**ÜBUNGSAUFGABEN:**
(a) Beantworte die folgenden Fragen zum Textauszug über die Grundstücksteilung:
(i) Nach welcher Vorschrift ist materiellrechtlich nur das Anwesen mit Haus- und Hofstatt berechtigt?
(ii) Was darf das Grundbuchamt nach dem Legalitätsprinzip nicht tun?
(iii) Welche Berichtigung wird in den Fällen der Teilung des herrschenden Grundstücks nach allgemeiner Meinung für nötig gehalten?
(b) Führe den Textauszug über die Grundstücksteilung und das Forstrecht im selben Stil nach seinem letzten Satz fort.

**TEXTAUSZUG:**

Wird nur die Teilung des Grundstücks beantragt, würde das Grundbuch durch deren Eintragung allein
unrichtig. Denn im Grundbuch würde sich der Herrschvermerk auf beide durch Teilung entstandenen
Grundstücke beziehen (Meikel/Böttcher GBO 11. Aufl. § 9 Rn. 31). Das Grundbuchamt muss nämlich bei
Veränderungen von subjektivdinglichen Rechten gemäß § 7 Abs. 6 GBV in den Spalten 5 bzw. 7 auf die
Nummer des von der Eintragung betroffenen Rechts verweisen. Das Grundbuch würde nach der Teilung
mithin verlautbaren, dass das Forstrecht nun zugunsten beider Grundstücke besteht. Tatsächlich ist
materiellrechtlich nach Art. 2 FoRG nur das Anwesen mit Haus- und Hofstatt berechtigt.

b) Nach dem Legalitätsprinzip darf das Grundbuchamt Eintragungen nicht vornehmen, wenn es damit
sehenden Auges das Grundbuch unrichtig machen würde (Demharter GBO 32. Aufl. Einl. Rn. 1). Daher ist
das Grundbuchamt - entgegen der Ansicht des Beteiligten - gehindert, die Eintragung ohne gleichzeitige
Löschung des Forstrechts auf dem nach Teilung nicht mehr herrschenden Grundstück vorzunehmen.
Eine Berichtigung nach § 9 Abs. 2 GBO von Amts wegen - wie vom Beteiligten vorgeschlagen - setzt voraus,
dass ein subjektivdingliches Recht eingetragen ist, das eine Änderung oder Aufhebung erfahren hat. Zwar
zählen Forstrechte zu subjektivdinglichen Rechten (Meikel/Böttcher § 9 Rn. 12). Von einer Änderung wäre
aber nur auszugehen, wenn sich der Inhalt des subjektivdinglichen Rechts geändert hätte (Bayer/Lieder in
Bauer/Schaub GBO 4.Aufl. § 9 Rn. 21a). Davon kann auch auszugehen sein, wenn das Recht an einem Teil
des belasteten Grundstücks aufgehoben und dies eingetragen wird (Demharter § 9 Rn. 12).
Eine (teilweise) Aufhebung der Forstrechte ist vorliegend nicht erfolgt. Auch von einer Änderung im Sinne
des § 9 Abs. 2 GBO kann nicht ausgegangen werden; wenn nämlich eine Grunddienstbarkeit nach § 1025
Satz 2 BGB im Hinblick auf den abgetrennten Teil des herrschenden Grundstücks erlischt, liegt keine
Inhaltsänderung vor. In den Fällen der Teilung des herrschenden Grundstücks wird nach allgemeiner
Meinung die Berichtigung nach §§ 22, 29 GBO für nötig gehalten (vgl. Hügel/Wilsch GBO 4. Aufl. § 9 Rn.
61).

**VERFÜGBARES MATERIAL:**
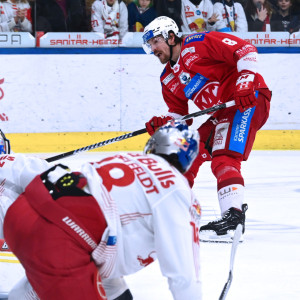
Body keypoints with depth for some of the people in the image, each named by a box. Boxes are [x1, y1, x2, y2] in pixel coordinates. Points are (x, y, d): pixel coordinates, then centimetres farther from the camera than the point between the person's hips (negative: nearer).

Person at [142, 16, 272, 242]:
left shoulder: (199, 44, -11)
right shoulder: (169, 79, 16)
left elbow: (245, 50, -16)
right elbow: (178, 113, 18)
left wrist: (245, 84, -24)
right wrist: (163, 123, -3)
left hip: (249, 101, -10)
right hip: (222, 114, 10)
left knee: (223, 158, -24)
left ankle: (234, 216, -33)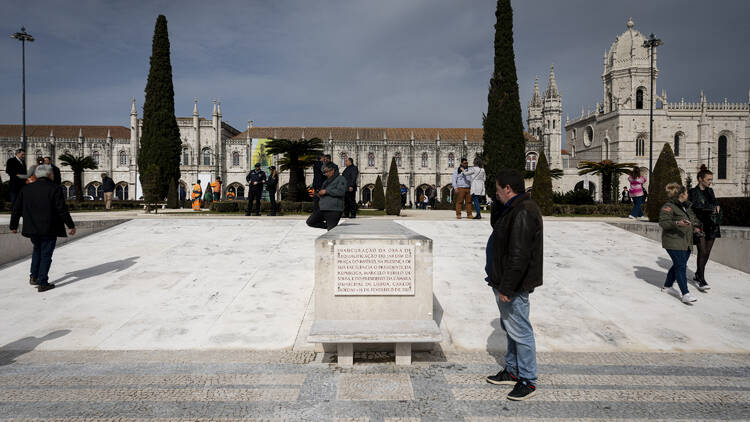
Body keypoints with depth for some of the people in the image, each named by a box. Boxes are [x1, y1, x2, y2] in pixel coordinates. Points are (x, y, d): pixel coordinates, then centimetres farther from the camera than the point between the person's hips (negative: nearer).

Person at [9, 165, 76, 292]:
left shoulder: (26, 189, 6)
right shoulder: (54, 189, -10)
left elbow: (16, 209, 10)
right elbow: (62, 210, -13)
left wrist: (13, 226, 20)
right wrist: (71, 225, -6)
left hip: (32, 229, 5)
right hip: (49, 229, -5)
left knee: (37, 250, 26)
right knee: (46, 254, 3)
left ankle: (33, 276, 22)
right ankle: (42, 283, 4)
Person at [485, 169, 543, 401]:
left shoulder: (523, 213, -23)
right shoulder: (513, 209, 12)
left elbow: (519, 255, -27)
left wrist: (507, 288, -26)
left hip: (514, 286, -11)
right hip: (504, 282, 11)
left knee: (520, 332, 0)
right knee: (510, 328, 21)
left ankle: (528, 381, 13)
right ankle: (512, 371, 35)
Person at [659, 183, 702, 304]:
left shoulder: (686, 206, 16)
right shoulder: (668, 207, -13)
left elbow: (692, 218, 32)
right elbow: (663, 222, -21)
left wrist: (694, 226, 12)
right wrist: (677, 223, -34)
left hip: (685, 243, 9)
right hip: (673, 242, -9)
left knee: (678, 265, 15)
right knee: (681, 266, -12)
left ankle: (667, 286, 31)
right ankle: (685, 294, -14)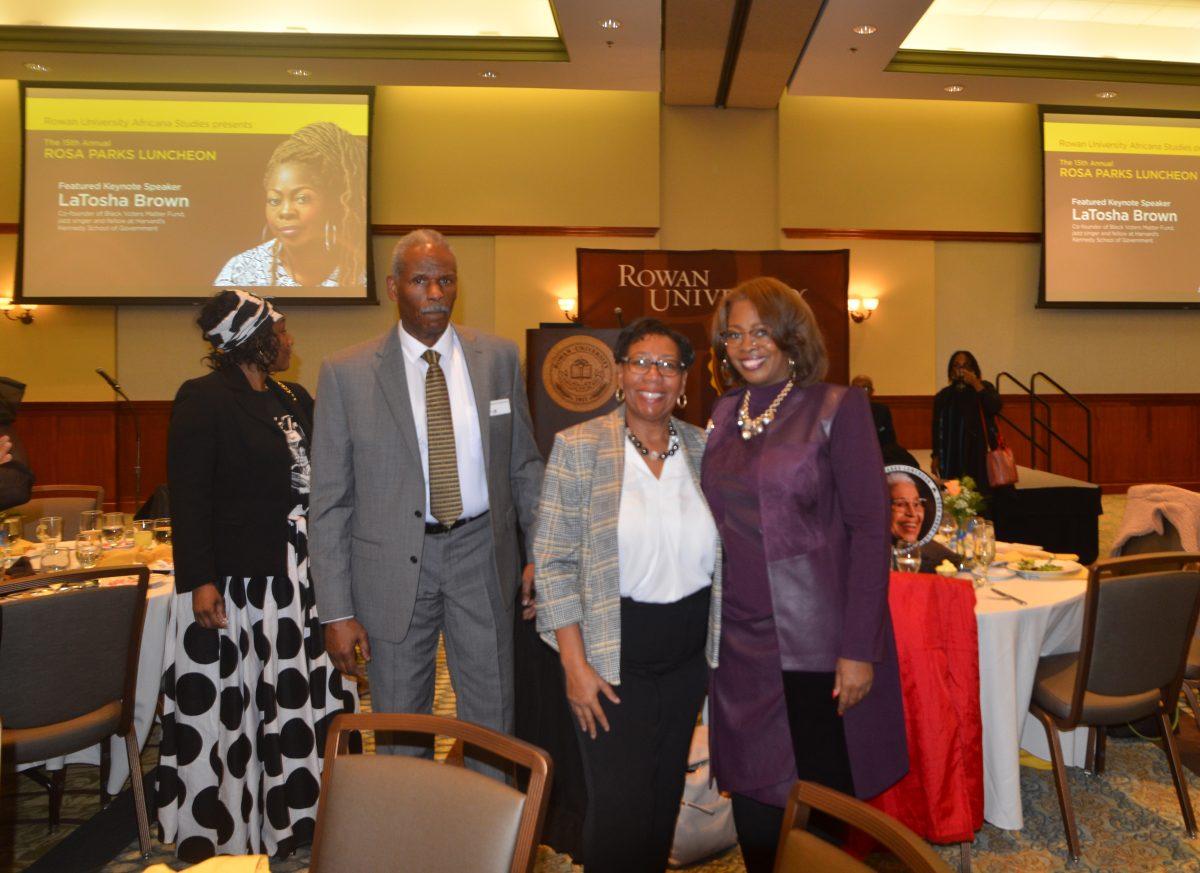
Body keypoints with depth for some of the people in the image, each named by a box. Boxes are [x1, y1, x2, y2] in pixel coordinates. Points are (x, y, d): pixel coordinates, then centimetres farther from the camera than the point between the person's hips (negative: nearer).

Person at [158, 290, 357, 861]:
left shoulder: (295, 400, 13)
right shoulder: (202, 399, -7)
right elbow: (188, 496, -12)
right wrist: (200, 580, -17)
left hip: (296, 578, 6)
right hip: (233, 581, -6)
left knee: (304, 697, 11)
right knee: (227, 707, 6)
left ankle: (292, 814, 29)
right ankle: (219, 832, 24)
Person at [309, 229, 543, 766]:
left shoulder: (499, 357, 1)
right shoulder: (346, 373, -6)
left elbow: (524, 463, 8)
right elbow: (329, 500, -5)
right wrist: (336, 611, -7)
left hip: (482, 555, 2)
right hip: (393, 563, -1)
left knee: (492, 724, 14)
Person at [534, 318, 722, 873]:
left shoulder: (703, 448, 4)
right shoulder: (578, 446, -8)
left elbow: (720, 555, 10)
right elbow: (553, 561, -9)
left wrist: (721, 649, 6)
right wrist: (575, 664, -13)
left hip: (687, 655, 5)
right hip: (610, 656, -4)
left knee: (666, 799, 18)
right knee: (620, 809, -2)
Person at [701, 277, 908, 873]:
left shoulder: (837, 408, -6)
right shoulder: (724, 412, 8)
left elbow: (870, 529, -9)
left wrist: (859, 647, -14)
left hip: (817, 644, -4)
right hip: (742, 643, 5)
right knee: (754, 804, 14)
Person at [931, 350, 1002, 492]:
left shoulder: (984, 388, 7)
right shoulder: (943, 396, 10)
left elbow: (995, 408, -14)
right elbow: (937, 428, 11)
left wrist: (976, 384, -13)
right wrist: (936, 456, 5)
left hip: (979, 454, -1)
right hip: (951, 456, 2)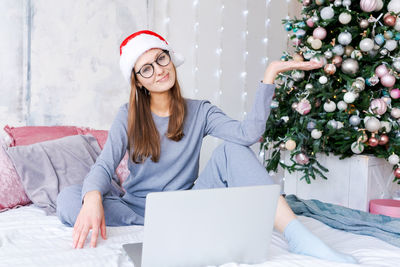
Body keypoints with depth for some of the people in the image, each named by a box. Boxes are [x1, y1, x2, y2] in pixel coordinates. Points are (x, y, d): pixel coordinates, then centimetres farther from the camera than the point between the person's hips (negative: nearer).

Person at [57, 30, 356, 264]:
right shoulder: (128, 117, 0)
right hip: (138, 208, 0)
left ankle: (298, 236, -33)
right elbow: (104, 166, -14)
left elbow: (248, 133, -18)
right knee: (68, 200, -28)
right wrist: (92, 198, -38)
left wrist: (270, 74, -20)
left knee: (232, 151, -22)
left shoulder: (199, 112, 2)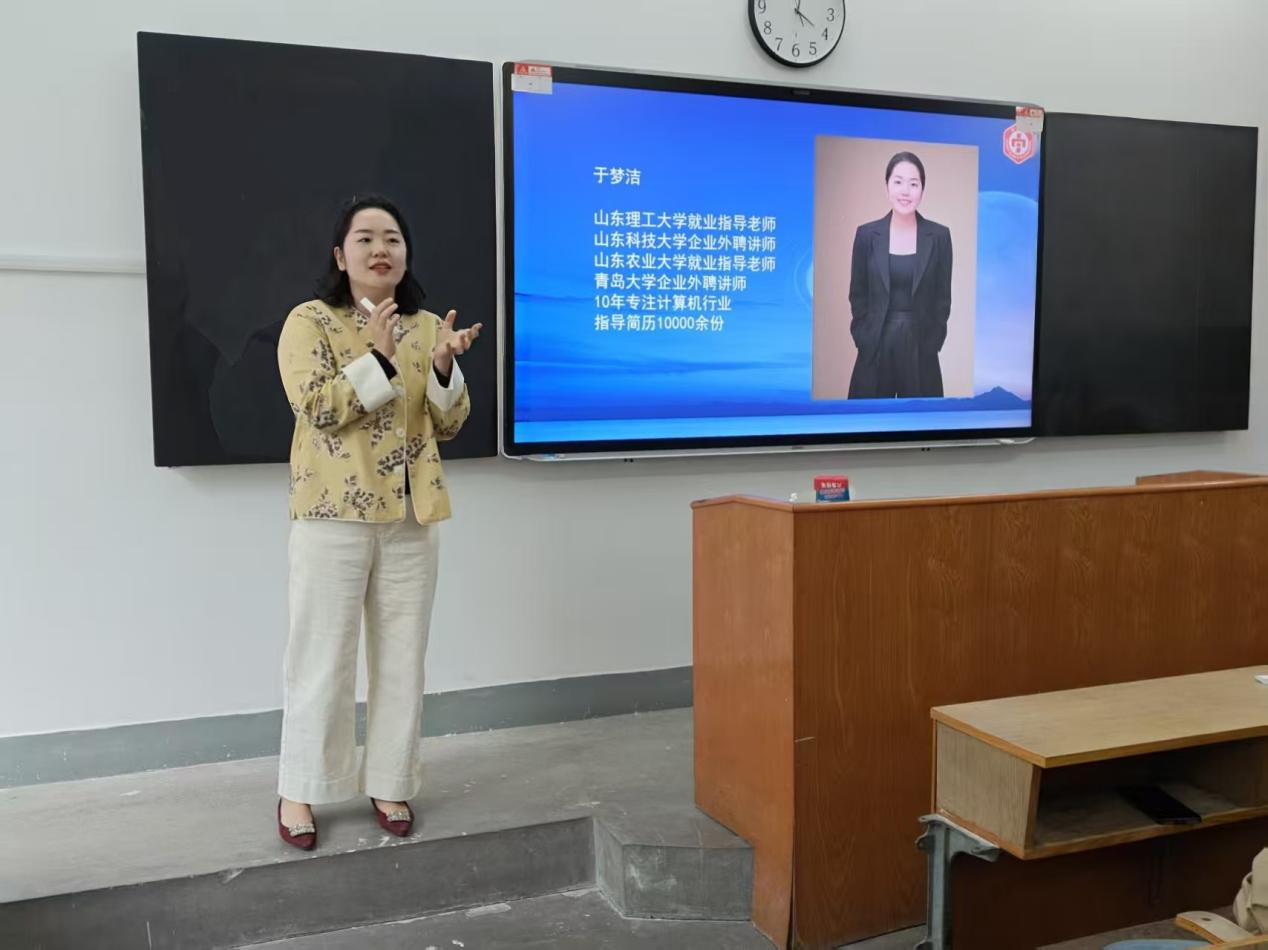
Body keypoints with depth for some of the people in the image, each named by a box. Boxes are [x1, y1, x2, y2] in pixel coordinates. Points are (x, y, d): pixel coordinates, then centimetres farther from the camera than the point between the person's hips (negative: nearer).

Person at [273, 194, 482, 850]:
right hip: (334, 515, -4)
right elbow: (316, 410, -14)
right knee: (322, 658, 1)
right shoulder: (310, 321, -2)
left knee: (402, 658, 8)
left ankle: (388, 782, 21)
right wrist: (378, 358, -20)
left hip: (410, 518, 4)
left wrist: (443, 365, -11)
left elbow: (449, 425, 6)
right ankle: (299, 791, 15)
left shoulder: (426, 327, 10)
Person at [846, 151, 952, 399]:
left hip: (921, 347, 0)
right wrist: (863, 339, -1)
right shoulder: (867, 234, 1)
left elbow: (943, 297, 4)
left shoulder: (939, 236, 0)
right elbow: (857, 294, 6)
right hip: (876, 347, 0)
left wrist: (932, 343, -2)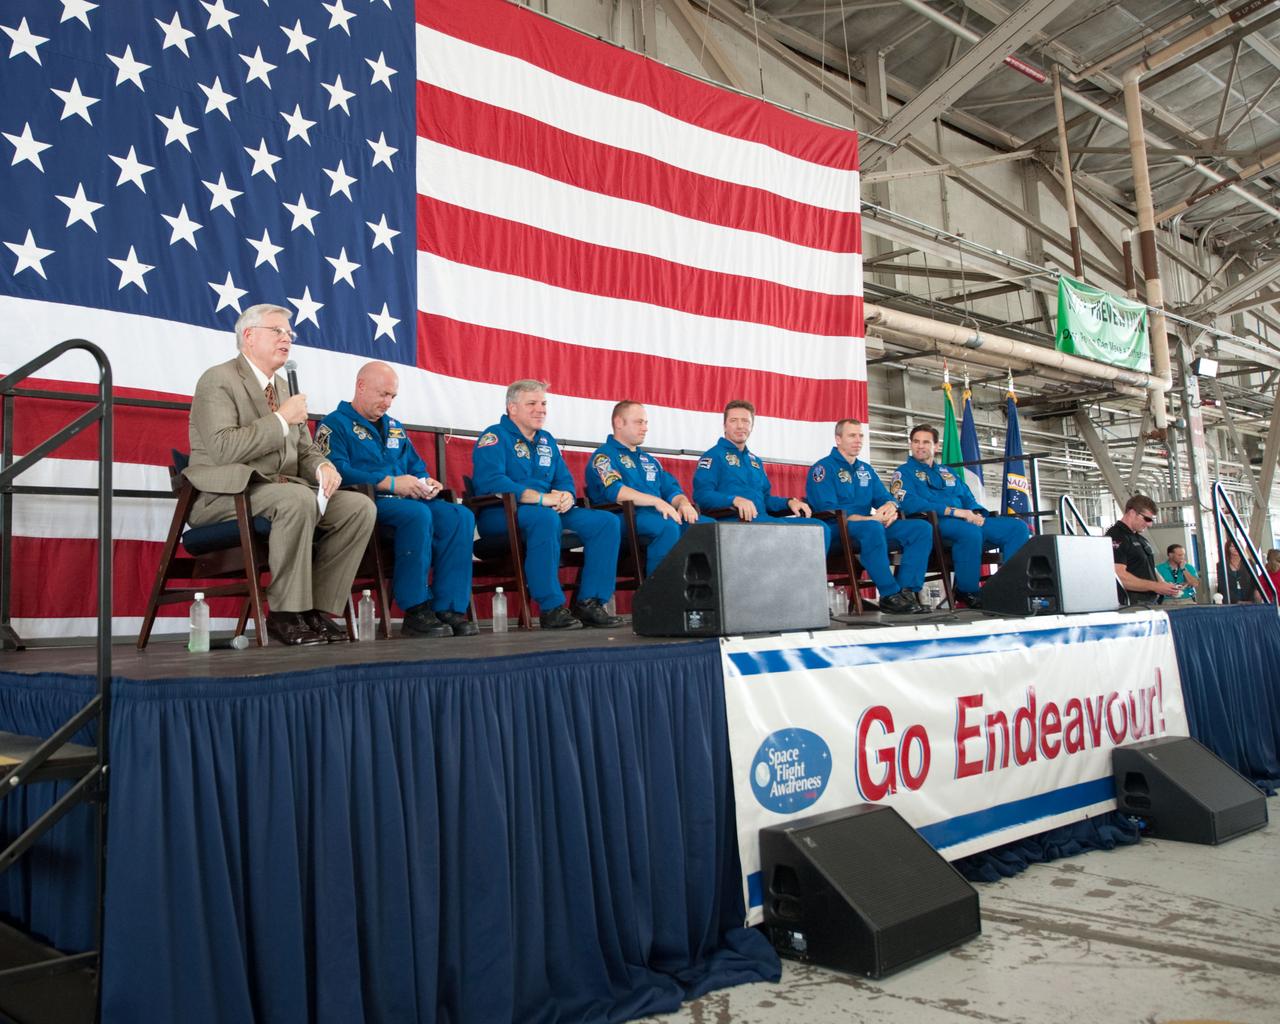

**ERWARTETE LÖSUNGEN:**
(a)
(i) Nach Art. 2 FoRG.
(ii) Es darf keine Eintragungen vornehmen, wenn es damit sehenden Auges das Grundbuch unrichtig machen würde.
(iii) Die Berichtigung nach §§ 22, 29 GBO.

(b)
Ergibt sich aus den Grundakten nicht schon die mit der Teilung eintretende Unrichtigkeit des Grundbuchs
nach § 29 GBO, hat das Grundbuchamt die beantragte Eintragung vorzunehmen. In der Folge wird das
Grundbuchamt ein Recht, das lediglich auf einem der abgeteilten Grundstücke lastet, im Hinblick auf die
anderen belasteten Grundstücke nur zu löschen haben, wenn ein entsprechender Antrag nach §§ 13, 22, 29
GBO gestellt wird.

Stellt das Grundbuchamt allerdings beim Vollzug der Teilung aus den Eintragungsunterlagen und dem Inhalt
der Grundakten fest, dass eine Dienstbarkeit mit der Teilung auf einem abzuschreibenden Grundstück
erlischt, da dieser außerhalb des Bereichs der Rechtsausübung liegt, kann das Grundbuchamt die
Übernahme des Herrschvermerks bei dem neuen Grundstück unterlassen (Bayer/Lieder in Bauer/Schaub §
9 Rn. 9b). Dieses Unterlassen stellt sich allerdings rechtlich als Löschung dar, selbst wenn mit der Teilung
nicht auch eine Abschreibung des Grundstücks erfolgt (vgl. § 46 Abs. 2 GBO); denn es kommt zu einer
Reduzierung des als berechtigt vermerkten Grundes.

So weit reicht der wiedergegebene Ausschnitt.